Dan kamu hanya bisa berbagi kesedihan itu, ketidakrelaan
itu, kelemahan itu, dengan wangi bunga yang melangu, dengan nyamuk-nyamuk yang
putus asa, dengan malam yang pasrah digusur pagi, dengan detik jam dinding yang
gagu karena habis daya.
Sampai pada halaman kedua suratmu, kamu yakin dia akan
paham, atau setidaknya setengah memahami, berapa sulitnya perpisahan yang
dilakukan sendirian.Tiak ada sepasang mata lain yang mampu meyakinkanmu bahwa
ini memanhg sudah usai. Tidak ada kata, peluk, cium, atau langkah kaki beranjak
pergi, yang mampu menjadi penanda dramatis bahwa sebuah akhir telah diputuskan
bersama.Atau sebaliknya, tidak ada sergahan yang membuatmu berubah pikiran,
tidak ada kata 'jangan' yang mungkin apabila diucapkan dan ditindakkan dengan
tepat, akan membuatmu menghambur kembali dan tak mau pergi lagi.

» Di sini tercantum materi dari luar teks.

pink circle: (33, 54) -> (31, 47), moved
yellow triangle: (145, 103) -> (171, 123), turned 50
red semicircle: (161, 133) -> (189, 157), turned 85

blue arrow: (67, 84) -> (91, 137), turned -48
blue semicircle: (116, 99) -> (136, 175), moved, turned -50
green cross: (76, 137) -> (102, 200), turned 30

Kamu pun tersadar, itulah perpisahan paling sepi yang pernah
kamu alami.
Ketika surat itu tiba di titiknya yang terakhir, masih akan
ada sejumput kamu yang bertengger tak mau pergi dari perbatasan usai dan tidak
usai. Bagian dari dirmu yang merasa paling bertanggung jawab atas semua yang
sudah kalian bayarkan bersama demi mengalami perjalanan hati sedahsyat itu.

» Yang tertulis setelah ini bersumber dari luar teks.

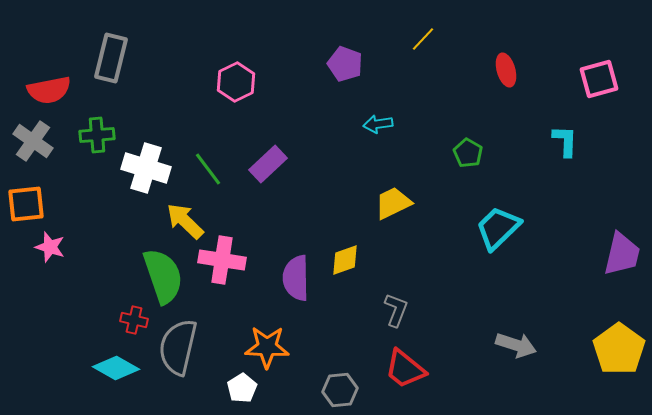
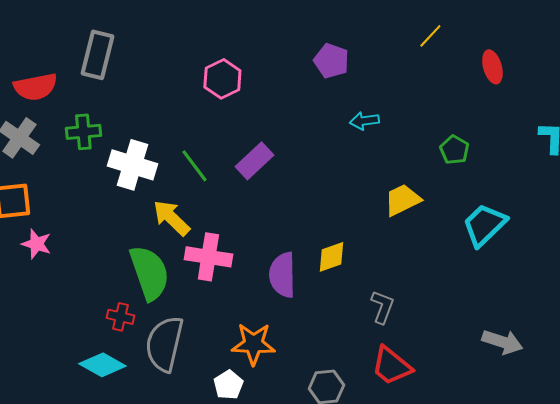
yellow line: (423, 39) -> (430, 36), moved
yellow trapezoid: (393, 203) -> (402, 200), moved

Dirimu yang mini, tapi keras kepala, memilih untuk tidak ikut pegi bersama yang
lain, menetap untuk terus menemani sejarah. Dan karena waktu semakin larut,
tenagamu pun sudah menyurut, maka kamu akan membiarkan si kecil itu bertahan
semaunya.
Mungkin, suatu saat, apabila sekelumit dirimu itu mulai
kesepian dan bosan, ia akan berteriak-teriak ingin pulang. Dan kamu akan
menjemputnya, lalu membiarkan sejarah membentengi dirinya dengan tembok tebal
yang tak lagi bisa ditembus. Atau mungkin, ketika sebuah keajaiban mampu
menguak kekeruhan ini, jadilah ia semacam mercusuar, kompas, Bintang Selatan...
yang menunjukkan jalan pulang bagi hatimu untuk, akhirnya menemuiku.